The nice way to describe my skin is “porcelain,” but in truth, I’m naturally as pale as can be. Having pale skin isn't bad, but if you’re just as pale as I am then you know what’s it like to go through these six things all too often...

1. Oh so clever nicknames.

Didn’t realize Casper the Ghost was coming to your party? I must be named Elmer because of my pasty skin? My skin tone is the exact shade of any character in Twilight fan fiction (including the glittering in the sun because I'm majestic)? Say what you like, but if this were a few centuries ago, my skin tone would have been all the rage.

2. Deciding on the right blush or highlighter.

Which one is going to make me look like I’m not sick, but also doesn’t completely change my skin tone on my face?
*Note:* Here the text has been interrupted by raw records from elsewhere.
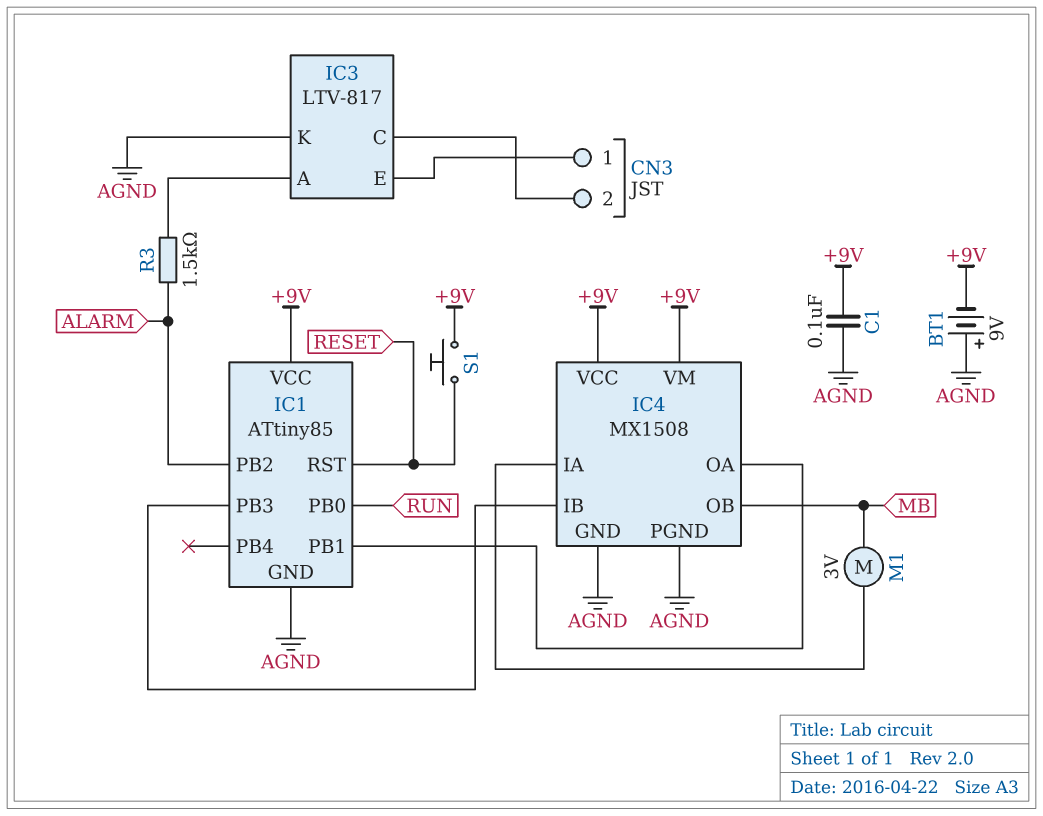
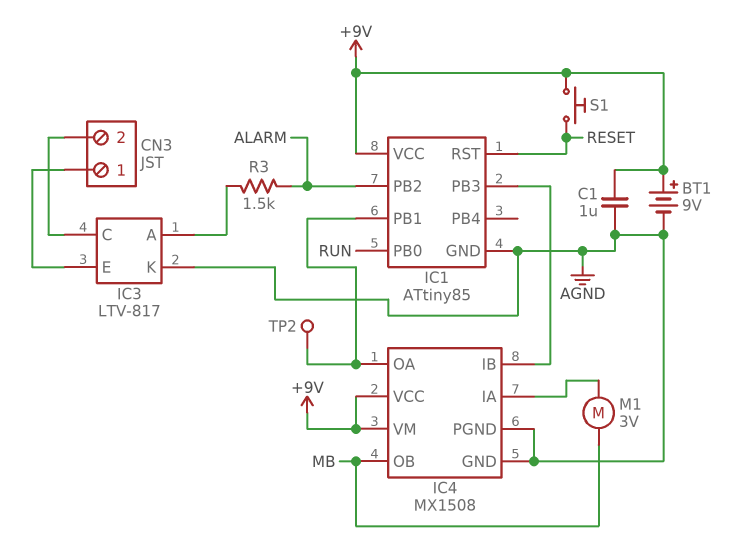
BT1: 9V (plus AGND, minus +9V) -> 9V (plus +9V, minus AGND)
C1: 100nF (+9V, AGND) -> 1uF (+9V, AGND)
TP2: none -> test point (IC1/PB1)

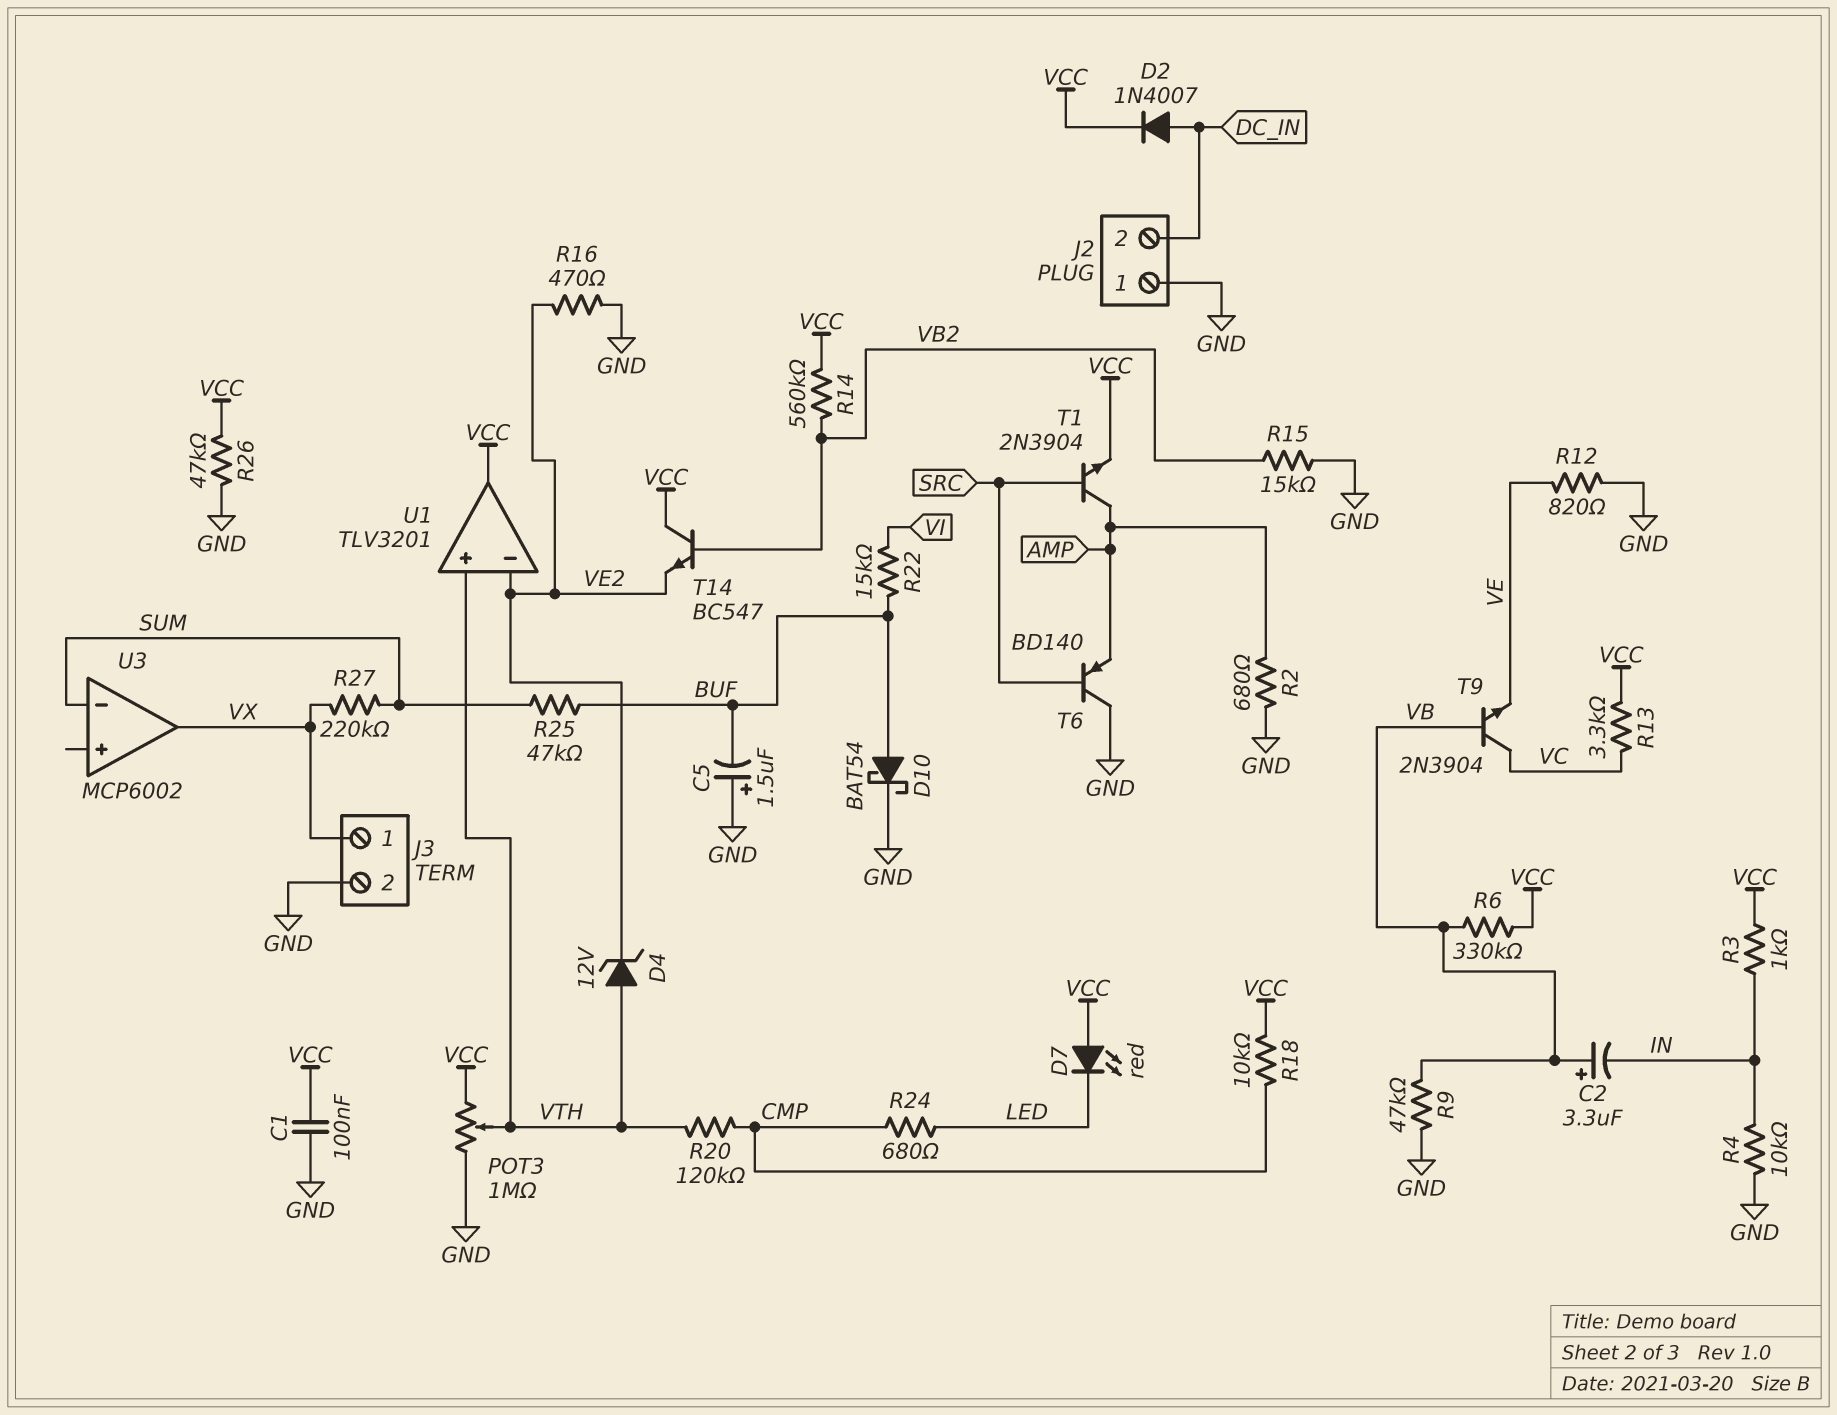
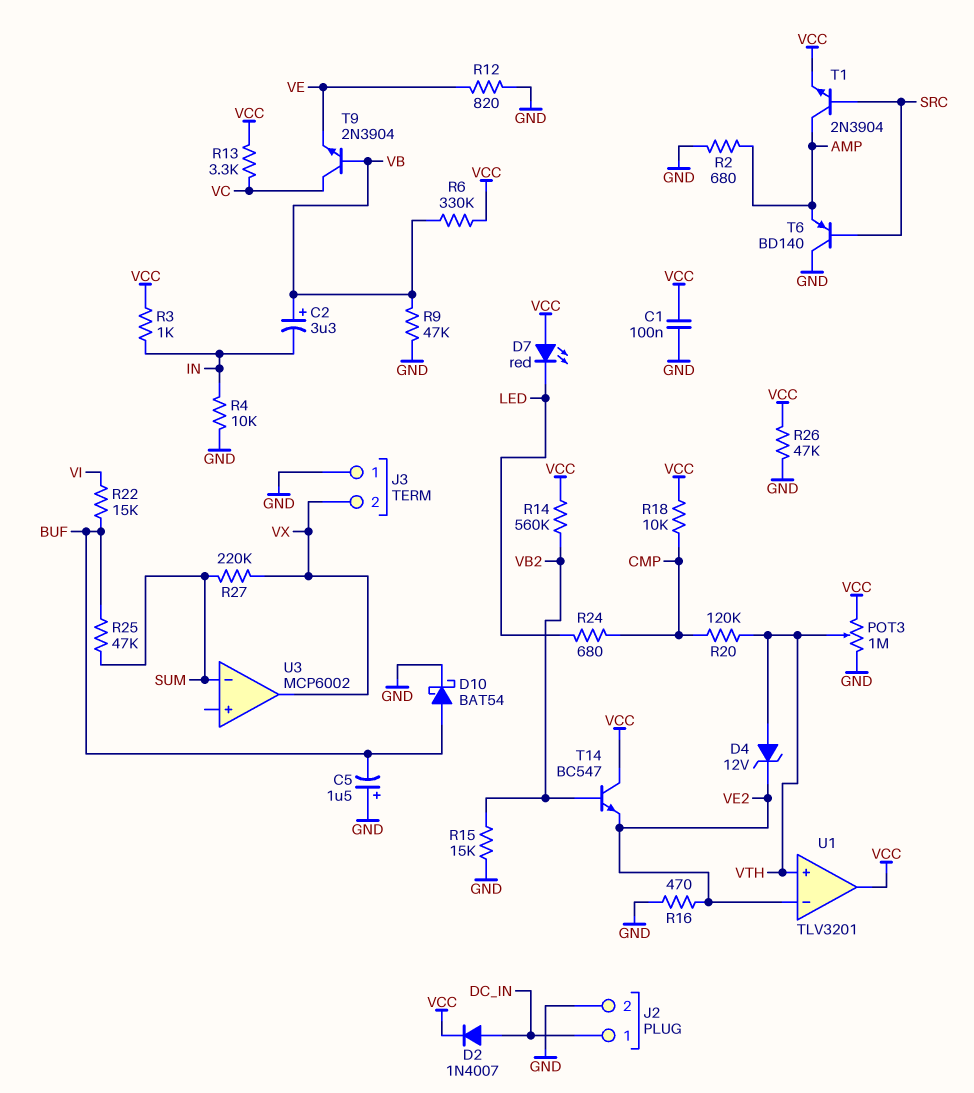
J2 pin 1: GND -> DC_IN
J2 pin 2: DC_IN -> GND
J3 pin 1: VX -> GND
J3 pin 2: GND -> VX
How much of it do I need to use to make my face look glowing and healthy but doesn’t make me have Raggedy Ann’s red-dotted cheeks? Sometimes you just have to take a risk trying different shades. I typically stick to mauve looks and light pinks.

3. Being asked if you’re sick.

If I’m not wearing too much makeup, this is a common question -- especially if just the day before someone sees me with a full face of makeup,only to see my cousin strolling along the next day. No, I'm not sick, I’m just not wearing my makeup. Some days I don’t have time to throw on more than foundation. There’s always someone to remind me of how deathly I appear or how little effort I put into my lazy last-minute outfits. Heck, sometimes even when I do wear more makeup, the question still pops up. You can’t win.
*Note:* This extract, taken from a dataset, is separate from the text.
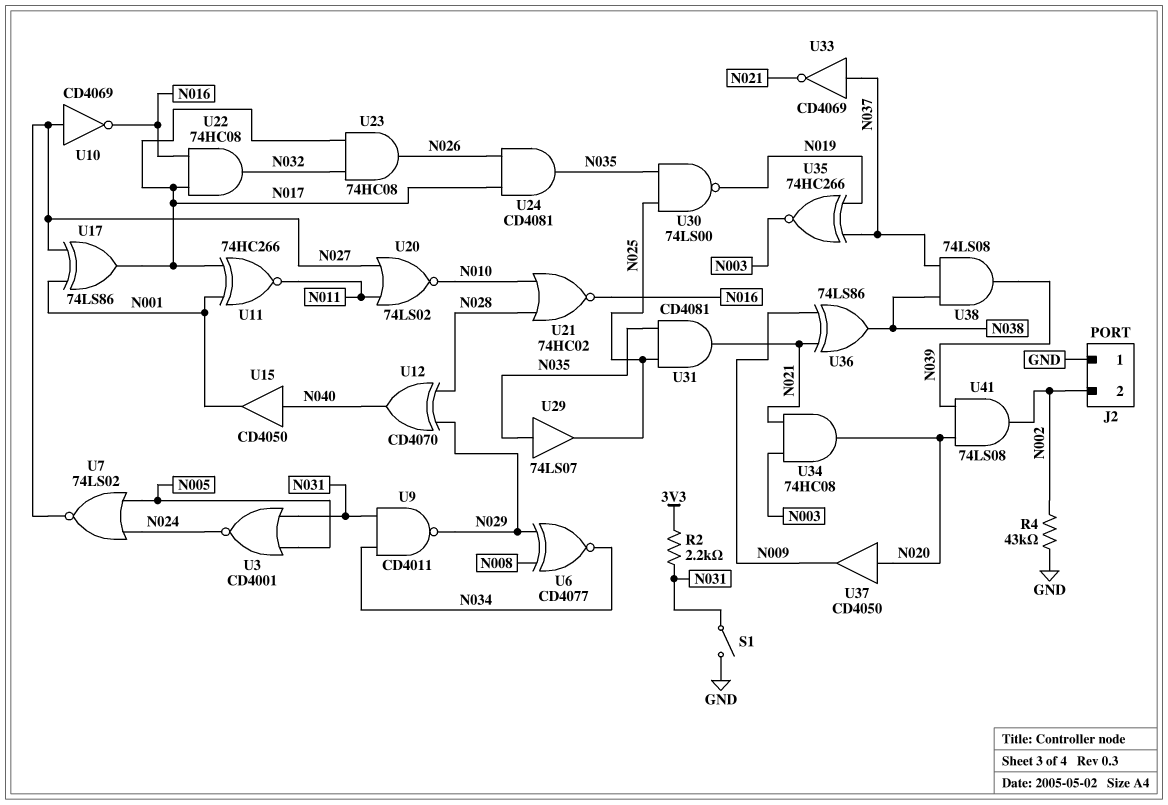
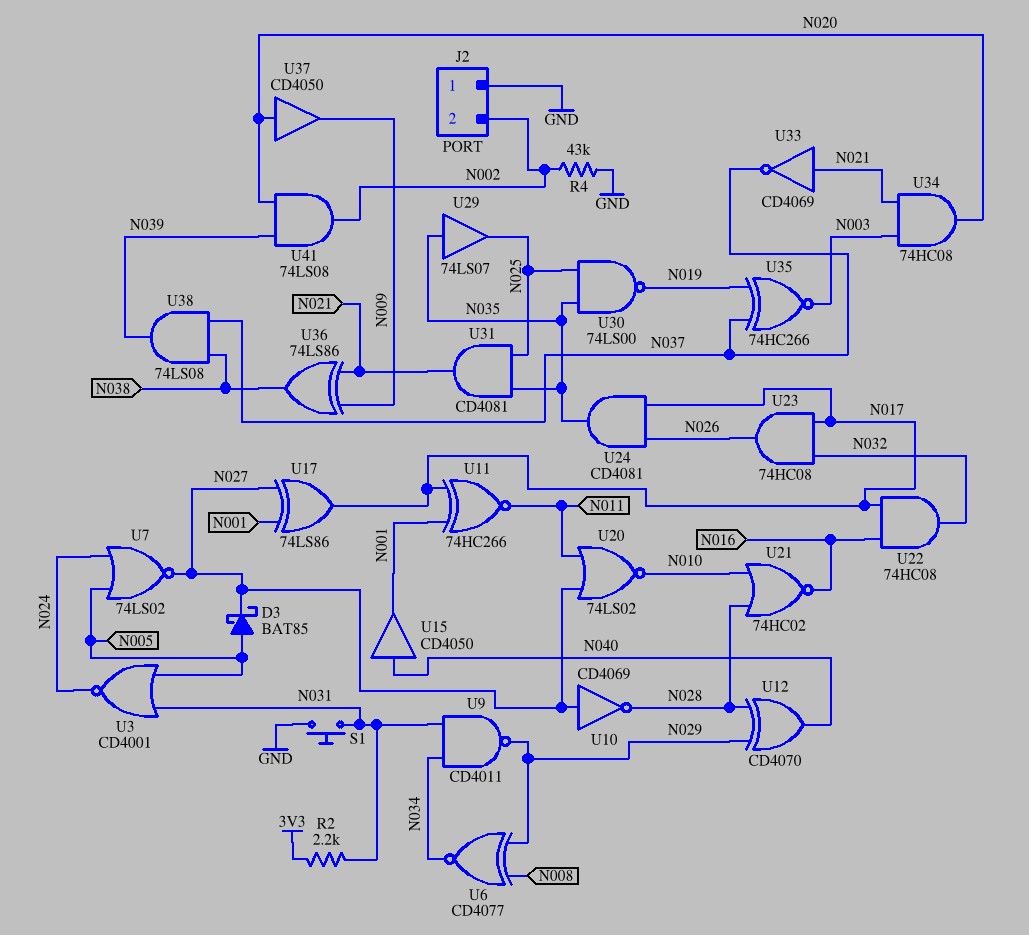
D3: none -> schottky BAT85 (A N005, K N027)
S1: switch (GND, N031) -> button (GND, N031)
U10: NOT CD4069 (in N027, out N016) -> NOT CD4069 (in N027, out N028)
U33: NOT CD4069 (in N037, out N021) -> NOT CD4069 (in N021, out N037)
4. Being asked if you go outside.

I actually have everything I need delivered to me via drone to the tower I’m locked in. This is the future.

5. Being told to go outside.

Contrary to my sarcastic remark above, I do in fact go outside. I just like to take care of my skin by putting on sunscreen so I don't look like the Dancing Lobsters from the "Amanda Show." Also, in 20 years I'll still have my youthful glow.

6. Blinding people at the beach or the pool.

Worrying about the sun alone blinding you isn’t your only issue. It has gotten to the point where I’ll walk outside in a bathing suit and people can’t look at me because I’m so bright. Even when they don’t outright say it, the squinting and looking away while we’re having conversations says it all. I should really come with a warning label of some sort, like "Don't look directly into the skin," the way people are advised not to look directly into sunlight. On a related note, I'm impossible to find in blankets of snow.